### Document
┄┄┄┄┄┄

François-Xavier Roth, Mahler, Ravel et Les Siècles
François-Xavier Roth est l’un des chefs d’orchestre les plus demandés de notre époque. Fondateur de l’orchestre Les Siècles, il est directeur musical de l‘Orchestre du Gürzenich de Cologne alors qu’on le retrouve, privilège rare pour un chef français, régulièrement au pupitre du Philharmonique de Berlin, du Royal Concertgebouw d’Amsterdam ou du Boston Symphony Orchestra. Après avoir renouvelé l’approche de toute une partie de la musique française avec Les Siècles, il emmène ses musiciens dans un voyage mahlérien avec Titan Eine Tondichtung in Symphonieform (Hambourg-Weimar, édition de 1893-1994) l’une des versions de la Symphonie n°1. François-Xavier Roth et les Siècles enregistrent ainsi en première mondiale la nouvelle édition de Reinhold Kubik et Stephen E.Helfing pour Universal Edition Wien.

┄┄┄┄┄┄

### Exercices
A – Recopiez fidèlement le passage du document qui va de « François-Xavier Roth, Mahler, Ravel » jusqu'à « Universal Edition Wien. ».
B – Répondez à partir du document :
(i) Quel orchestre François-Xavier Roth a-t-il fondé ?
(ii) De quel orchestre est-il directeur musical ?
(iii) Pour quel éditeur la nouvelle édition de Reinhold Kubik et Stephen E. Helfing a-t-elle été établie ?
Seul le document sert de source pour répondre.

### Données fournies

┄┄┄┄┄┄

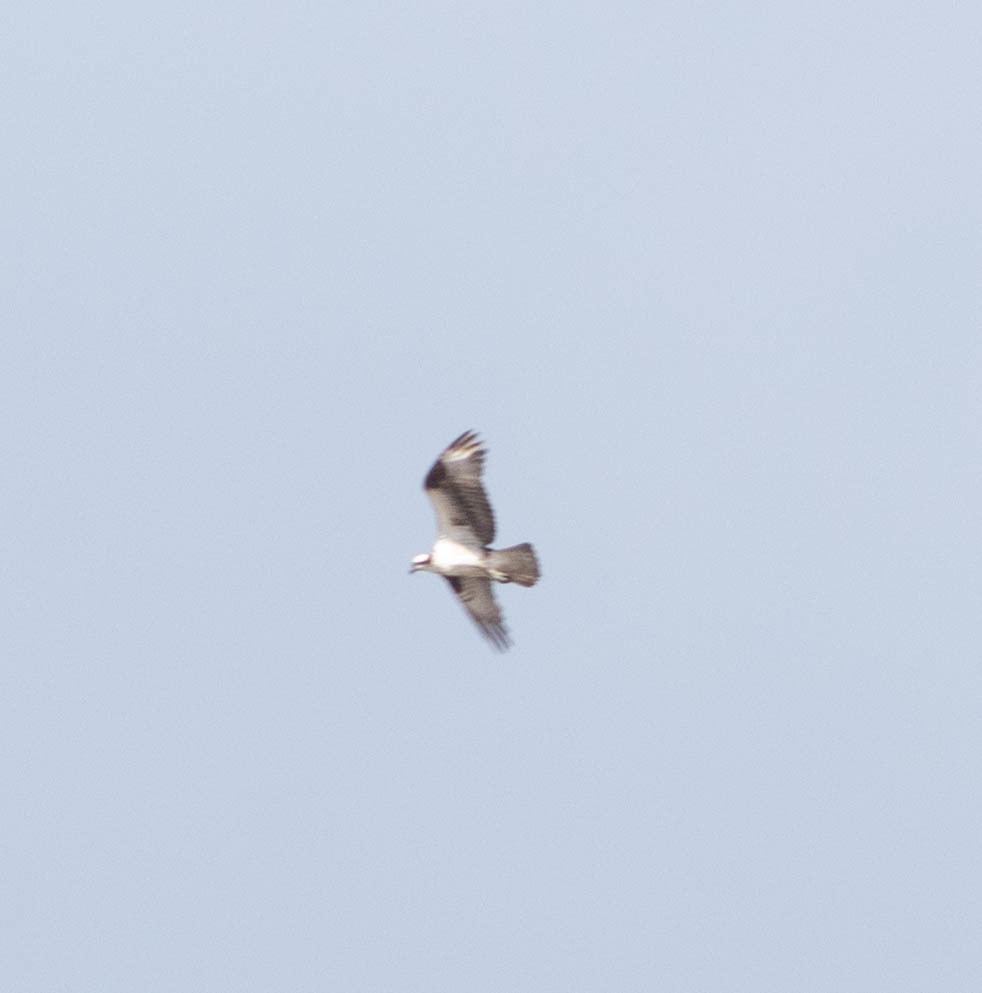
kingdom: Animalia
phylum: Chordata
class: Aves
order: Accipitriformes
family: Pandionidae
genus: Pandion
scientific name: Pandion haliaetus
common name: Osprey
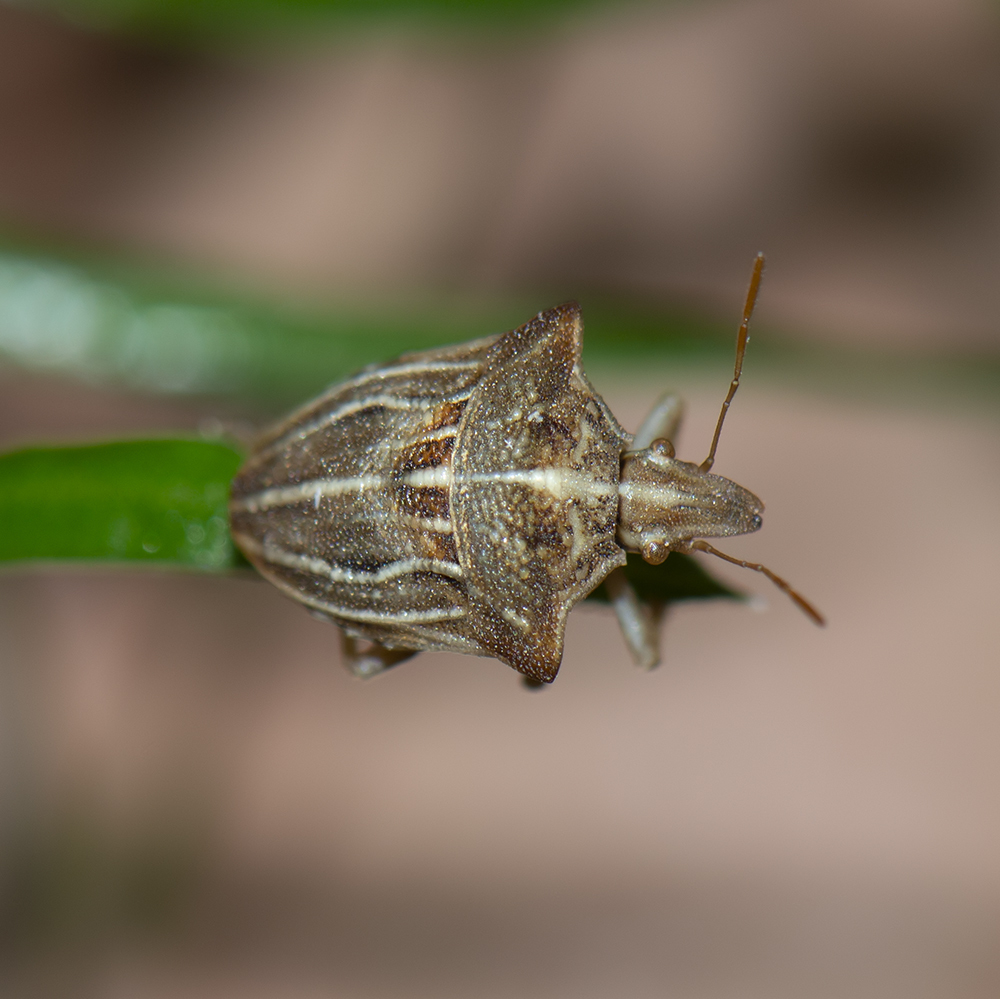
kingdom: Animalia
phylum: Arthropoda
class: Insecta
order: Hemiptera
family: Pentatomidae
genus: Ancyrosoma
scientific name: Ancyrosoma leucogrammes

┄┄┄┄┄┄

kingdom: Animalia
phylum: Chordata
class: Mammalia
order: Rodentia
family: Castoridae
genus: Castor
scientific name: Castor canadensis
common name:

┄┄┄┄┄┄

### Corrigé des exercices
A –
François-Xavier Roth, Mahler, Ravel et Les Siècles
François-Xavier Roth est l’un des chefs d’orchestre les plus demandés de notre époque. Fondateur de l’orchestre Les Siècles, il est directeur musical de l‘Orchestre du Gürzenich de Cologne alors qu’on le retrouve, privilège rare pour un chef français, régulièrement au pupitre du Philharmonique de Berlin, du Royal Concertgebouw d’Amsterdam ou du Boston Symphony Orchestra. Après avoir renouvelé l’approche de toute une partie de la musique française avec Les Siècles, il emmène ses musiciens dans un voyage mahlérien avec Titan Eine Tondichtung in Symphonieform (Hambourg-Weimar, édition de 1893-1994) l’une des versions de la Symphonie n°1. François-Xavier Roth et les Siècles enregistrent ainsi en première mondiale la nouvelle édition de Reinhold Kubik et Stephen E.Helfing pour Universal Edition Wien.

B –
(i) Les Siècles.
(ii) L'Orchestre du Gürzenich de Cologne.
(iii) Universal Edition Wien.